Since World War 2, natural gas has become a much more important industrial fuel. The house in which I grew up, built shortly after that war, was heated by a coal furnace. That was common, at the time. While it is still legal to build a home with a coal-burning furnace, and you might even be able to find a local company delivering coal, it would be unusual, and the neighbors might well object. Coal-fired electrical power plants are being closed and replaced with gas-powered ones.

That brings us to today’s wars for gas. Methane, that is; natural gas (not gasoline, which is made from oil).

Russia has a lot of developed natural gas deposits. Pipelines from Russia supply a lot of natural gas to both Europe and Ukraine. Even with all the fighting in Ukraine, which has involved tanks and artillery, not just individuals armed with AK-47s, Russia has not yet cut off the flow of gas into pipelines traversing Ukraine on the way to Europe. If and when this happens, the situation gets more serious because Europe and Ukraine get more desperate.

It might be said that, since Afghanistan has little in the way of gas or oil resources, that’s one war that cannot be explained as being about these fossil fuels. When you look at the location of Afghanistan, that proves to be a pretty superficial way of thinking about it.

Afghanistan lies directly between major gas fields located in some of the other “-stan” countries (Kyrgistan, Uzbekistan, etc.) and Pakistan. While the eastern mountainous region of Afghanistan is no place to contemplate building a pipeline, the the flatter region to the west is geographically ideal for the purpose. For details, just start with http://en.wikipedia.org/wiki/Trans-Afghanistan_Pipeline. This is one answer to the question, “Why have so many countries been fighting over Afghanistan for so long?”

And, as it turns out, it’s also an answer to a similar question about why the conflict between Israel and Palestine been so impossible to settle. I’m not going to try to explain this in detail, because I would not do nearly as good a job as Michael Schwartz did in his article – http://www.tomdispatch.com/blog/175961/.
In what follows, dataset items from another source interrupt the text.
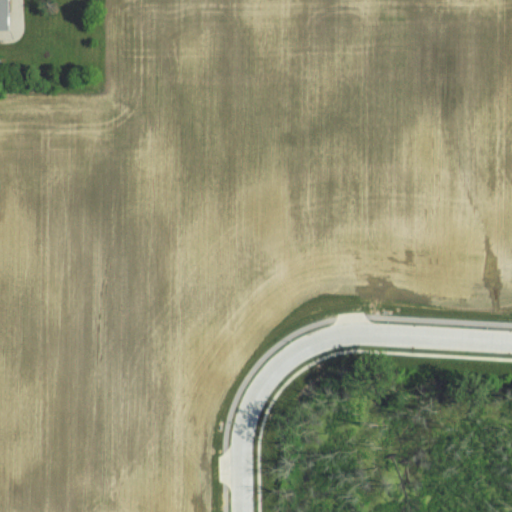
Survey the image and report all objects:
building: (1, 14)
building: (2, 14)
road: (315, 347)
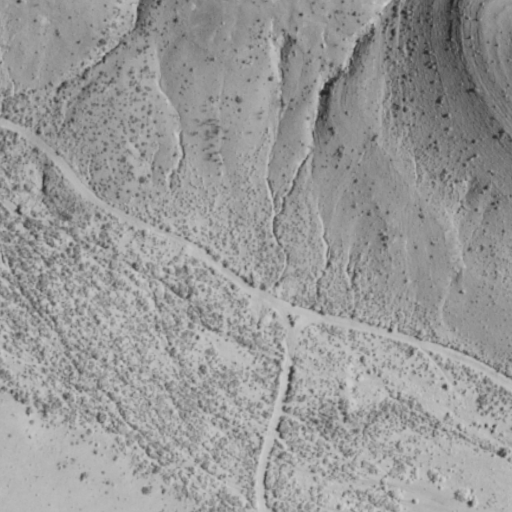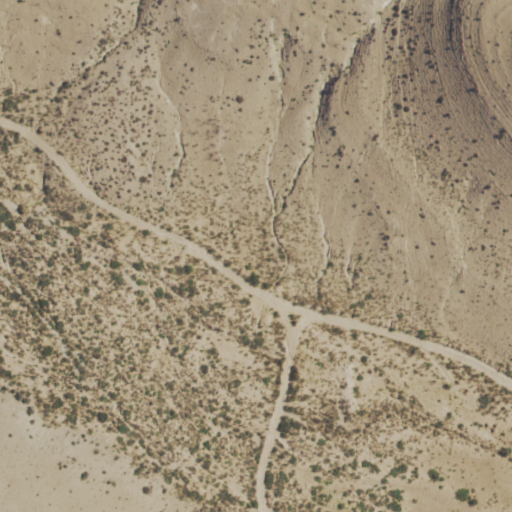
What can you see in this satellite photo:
road: (147, 240)
road: (318, 325)
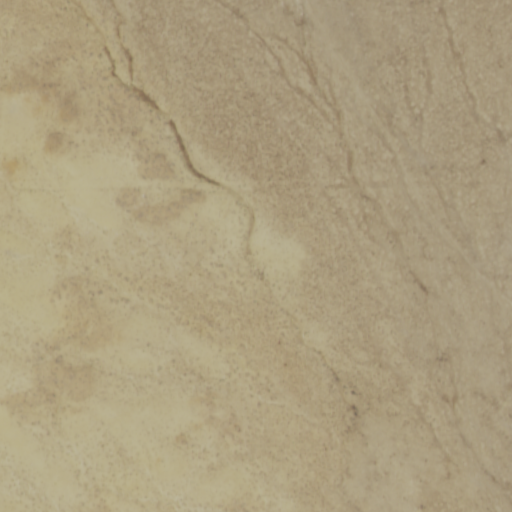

This article is really worth reading, taking notes, checking out the details, discussing and making every effort to understand. The intractible conflict is not a result of a ‘flawed peace process’ or some inexplicable ‘political will of the peoples of ____.’ Nor is it a clash of religions, though it provokes a lot of clashes between followers of several religions. It is a result of the fact that Israel’s economy ‘needs’ the gas, and the gas is inconveniently located largely under Mediterranean water to which Israel does not have an undisputed claim.

Seriously, read the article linked just above, and the comments below the article, and any factual references you can think of. See if you can come to any other conclusion.

Meanwhile, there’s more than enough sunlight falling on Israel (inside the 1967 borders) to supply all the energy needs of the people living in Israel. The source is free. It can’t be used without developing a renewable energy industry, but that development is technically possible.

There’s also more than enough sunlight falling on the United States. We, too could become energy independent, so far as other nations are concerned. We don’t have to be dependent on the earth’s limited supply of fossil fuels. We don’t have to put up with all the bad biological, ecological and social effects of burning fossil fuels.

“Drill, drill, drill!” and similar panicky slogans supporting the old industrial system guarantee more destruction of the environment, followed by economic collapse when the remaining geological deposits become too scarce and expensive to continue using. It’s a path to guaranteed failure, with wars and other calamities along the way.

There are, to be sure, some negatives to developing clean energy sources and a sustainable society world-wide. It’s not a path of 100% sweetness, light and rose petals. But at least, unwinnable wars and collapse are not guaranteed.